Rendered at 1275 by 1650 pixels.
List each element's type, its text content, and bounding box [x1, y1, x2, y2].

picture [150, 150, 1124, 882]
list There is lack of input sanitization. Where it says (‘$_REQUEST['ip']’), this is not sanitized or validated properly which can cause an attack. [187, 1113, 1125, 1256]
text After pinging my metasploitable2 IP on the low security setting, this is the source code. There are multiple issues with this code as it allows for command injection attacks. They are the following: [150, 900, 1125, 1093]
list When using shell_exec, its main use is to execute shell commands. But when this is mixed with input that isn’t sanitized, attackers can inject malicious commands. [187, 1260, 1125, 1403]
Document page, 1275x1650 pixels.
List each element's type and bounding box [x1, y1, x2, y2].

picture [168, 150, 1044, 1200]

Try it:
For the string "pixels", return every line of the data where it appears.

Your solution:
Rendered at 1275 by 1650 pixels.
Document page, 1275x1650 pixels.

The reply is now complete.